Woman Working Out Twice a Week Almost Positive She Knows What Her Core is Now

After upping her workout game from once every other month or so to a consistent twice-a-week regimen, 28-year-old Shari Johnson is slowly narrowing down what she thinks is her core now.

 

“A bunch of online fitness instructors kept telling me to engage my core,” Shari says. “But like…is that my stomach? It seems like they are also referring to my back, and sometimes my hips?

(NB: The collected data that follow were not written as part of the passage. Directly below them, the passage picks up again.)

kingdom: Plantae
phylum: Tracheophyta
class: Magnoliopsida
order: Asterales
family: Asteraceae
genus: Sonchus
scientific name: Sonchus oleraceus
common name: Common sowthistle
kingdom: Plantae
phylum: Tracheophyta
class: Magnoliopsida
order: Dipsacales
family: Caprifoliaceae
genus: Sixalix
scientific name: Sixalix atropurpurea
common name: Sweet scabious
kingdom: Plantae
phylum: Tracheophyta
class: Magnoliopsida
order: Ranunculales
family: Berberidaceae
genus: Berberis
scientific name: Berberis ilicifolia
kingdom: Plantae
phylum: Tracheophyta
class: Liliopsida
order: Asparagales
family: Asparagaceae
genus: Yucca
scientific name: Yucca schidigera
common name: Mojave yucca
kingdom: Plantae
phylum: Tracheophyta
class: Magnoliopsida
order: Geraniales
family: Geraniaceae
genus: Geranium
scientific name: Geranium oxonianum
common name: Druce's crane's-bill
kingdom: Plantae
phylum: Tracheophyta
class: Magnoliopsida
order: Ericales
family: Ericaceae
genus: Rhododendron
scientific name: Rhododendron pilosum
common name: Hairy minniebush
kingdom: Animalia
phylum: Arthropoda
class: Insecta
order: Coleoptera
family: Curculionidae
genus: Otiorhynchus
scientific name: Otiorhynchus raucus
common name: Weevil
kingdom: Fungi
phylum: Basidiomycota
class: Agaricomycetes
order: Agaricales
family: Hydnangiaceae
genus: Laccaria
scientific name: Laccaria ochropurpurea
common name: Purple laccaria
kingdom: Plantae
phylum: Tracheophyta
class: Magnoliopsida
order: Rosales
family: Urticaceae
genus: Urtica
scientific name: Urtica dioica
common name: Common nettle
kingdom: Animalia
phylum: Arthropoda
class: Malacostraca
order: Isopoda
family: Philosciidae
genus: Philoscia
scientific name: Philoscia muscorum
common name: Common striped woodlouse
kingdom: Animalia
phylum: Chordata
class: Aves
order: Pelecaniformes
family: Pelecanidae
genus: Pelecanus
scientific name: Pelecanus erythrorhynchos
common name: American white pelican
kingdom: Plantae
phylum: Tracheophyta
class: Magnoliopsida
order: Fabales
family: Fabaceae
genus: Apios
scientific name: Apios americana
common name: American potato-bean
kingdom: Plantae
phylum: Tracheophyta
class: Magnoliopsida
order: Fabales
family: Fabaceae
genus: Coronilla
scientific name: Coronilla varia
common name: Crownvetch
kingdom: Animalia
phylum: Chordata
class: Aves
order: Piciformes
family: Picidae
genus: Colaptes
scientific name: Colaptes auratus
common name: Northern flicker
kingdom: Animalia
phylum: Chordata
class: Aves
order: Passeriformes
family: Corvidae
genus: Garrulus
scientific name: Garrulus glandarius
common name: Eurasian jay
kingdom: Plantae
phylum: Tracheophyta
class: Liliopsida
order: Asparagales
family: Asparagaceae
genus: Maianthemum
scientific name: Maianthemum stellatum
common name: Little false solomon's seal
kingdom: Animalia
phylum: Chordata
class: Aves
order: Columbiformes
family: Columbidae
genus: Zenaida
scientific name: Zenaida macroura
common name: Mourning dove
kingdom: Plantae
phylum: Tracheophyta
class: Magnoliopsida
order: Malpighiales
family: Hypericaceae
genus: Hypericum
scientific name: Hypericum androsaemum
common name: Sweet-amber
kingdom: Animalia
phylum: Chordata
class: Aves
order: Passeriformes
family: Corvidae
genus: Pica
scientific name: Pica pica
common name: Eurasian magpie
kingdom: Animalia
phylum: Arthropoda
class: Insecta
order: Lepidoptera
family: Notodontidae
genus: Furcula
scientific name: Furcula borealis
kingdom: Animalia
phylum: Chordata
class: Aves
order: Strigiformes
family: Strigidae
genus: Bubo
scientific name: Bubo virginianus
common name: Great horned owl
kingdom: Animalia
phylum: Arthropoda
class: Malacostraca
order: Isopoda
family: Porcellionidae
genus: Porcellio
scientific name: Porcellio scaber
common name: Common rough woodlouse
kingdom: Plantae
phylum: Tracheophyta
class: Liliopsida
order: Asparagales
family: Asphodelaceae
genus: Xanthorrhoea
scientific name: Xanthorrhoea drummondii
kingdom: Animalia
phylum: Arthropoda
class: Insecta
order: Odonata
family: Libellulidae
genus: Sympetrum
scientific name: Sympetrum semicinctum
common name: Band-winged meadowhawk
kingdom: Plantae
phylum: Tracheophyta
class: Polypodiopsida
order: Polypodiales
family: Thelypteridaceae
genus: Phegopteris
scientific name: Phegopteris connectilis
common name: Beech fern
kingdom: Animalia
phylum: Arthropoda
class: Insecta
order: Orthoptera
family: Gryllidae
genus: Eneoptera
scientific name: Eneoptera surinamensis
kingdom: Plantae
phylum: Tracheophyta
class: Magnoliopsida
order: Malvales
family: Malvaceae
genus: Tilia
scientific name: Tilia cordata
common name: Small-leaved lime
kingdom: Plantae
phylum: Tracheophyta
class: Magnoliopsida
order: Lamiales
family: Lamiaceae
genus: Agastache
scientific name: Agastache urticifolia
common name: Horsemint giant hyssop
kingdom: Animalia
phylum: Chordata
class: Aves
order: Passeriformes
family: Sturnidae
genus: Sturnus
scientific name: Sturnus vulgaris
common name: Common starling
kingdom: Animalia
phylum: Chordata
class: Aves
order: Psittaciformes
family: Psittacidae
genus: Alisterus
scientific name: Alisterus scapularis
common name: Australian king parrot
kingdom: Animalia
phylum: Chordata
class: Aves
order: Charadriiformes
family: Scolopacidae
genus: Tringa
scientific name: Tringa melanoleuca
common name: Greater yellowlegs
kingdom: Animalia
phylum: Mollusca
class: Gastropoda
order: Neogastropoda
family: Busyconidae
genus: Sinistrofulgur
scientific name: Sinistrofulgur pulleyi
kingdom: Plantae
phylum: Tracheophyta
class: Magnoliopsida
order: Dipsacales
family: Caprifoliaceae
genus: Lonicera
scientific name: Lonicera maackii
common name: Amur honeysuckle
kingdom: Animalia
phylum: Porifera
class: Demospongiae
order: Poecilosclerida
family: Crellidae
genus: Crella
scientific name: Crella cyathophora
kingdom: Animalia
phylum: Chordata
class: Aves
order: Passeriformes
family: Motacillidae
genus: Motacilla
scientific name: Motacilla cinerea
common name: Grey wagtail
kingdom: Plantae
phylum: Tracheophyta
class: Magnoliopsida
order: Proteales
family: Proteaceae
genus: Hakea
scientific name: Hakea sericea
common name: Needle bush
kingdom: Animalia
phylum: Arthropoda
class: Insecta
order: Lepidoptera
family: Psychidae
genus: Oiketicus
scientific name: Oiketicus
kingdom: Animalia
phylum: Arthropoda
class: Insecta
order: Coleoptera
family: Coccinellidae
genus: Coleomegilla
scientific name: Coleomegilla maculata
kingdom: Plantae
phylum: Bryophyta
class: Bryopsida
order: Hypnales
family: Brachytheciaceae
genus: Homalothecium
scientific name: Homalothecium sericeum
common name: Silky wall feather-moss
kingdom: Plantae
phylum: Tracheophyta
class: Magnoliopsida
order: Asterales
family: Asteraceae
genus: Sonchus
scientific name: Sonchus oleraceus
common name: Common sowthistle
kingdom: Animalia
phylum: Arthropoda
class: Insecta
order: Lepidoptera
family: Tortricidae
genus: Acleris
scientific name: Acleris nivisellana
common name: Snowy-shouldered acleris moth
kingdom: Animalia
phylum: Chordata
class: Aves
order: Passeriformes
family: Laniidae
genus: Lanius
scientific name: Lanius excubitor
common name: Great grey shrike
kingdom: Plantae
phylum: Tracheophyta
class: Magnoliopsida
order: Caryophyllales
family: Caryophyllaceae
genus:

Why didn’t I learn any of this in school?”

 

Now that Shari has heard enough people reference her ‘core,’ she is almost positive it means everything that isn’t her arms, legs, and head – but definitely not her shoulders.

 

“Yeah, I’m pretty sure it’s just all of it,” Shari says. “I still don’t know what it means to ‘engage’ it all, but I think I’m slowly getting there.”

 

Shari spent the first decade of her adult life doing crunches and planks, hoping that would help improve the imaginary place known as the core.

 

 

“I only just found out that crunches don’t really do anything for your core,” Shari says. “I’m just still trying to figure out what that sentence actually means.”

 

“Sometimes a Pilates instructor will reference my ‘deep core’, and like, okay, can you be more specific?” Shari continues. “Like, I’m gonna need names and a chart and a video of a cadaver to really get this right.”

 

Shari is still slowly piecing together that her core is a complex system that is the source of her chronic back pain but will keep on pushing to find out exactly how or why.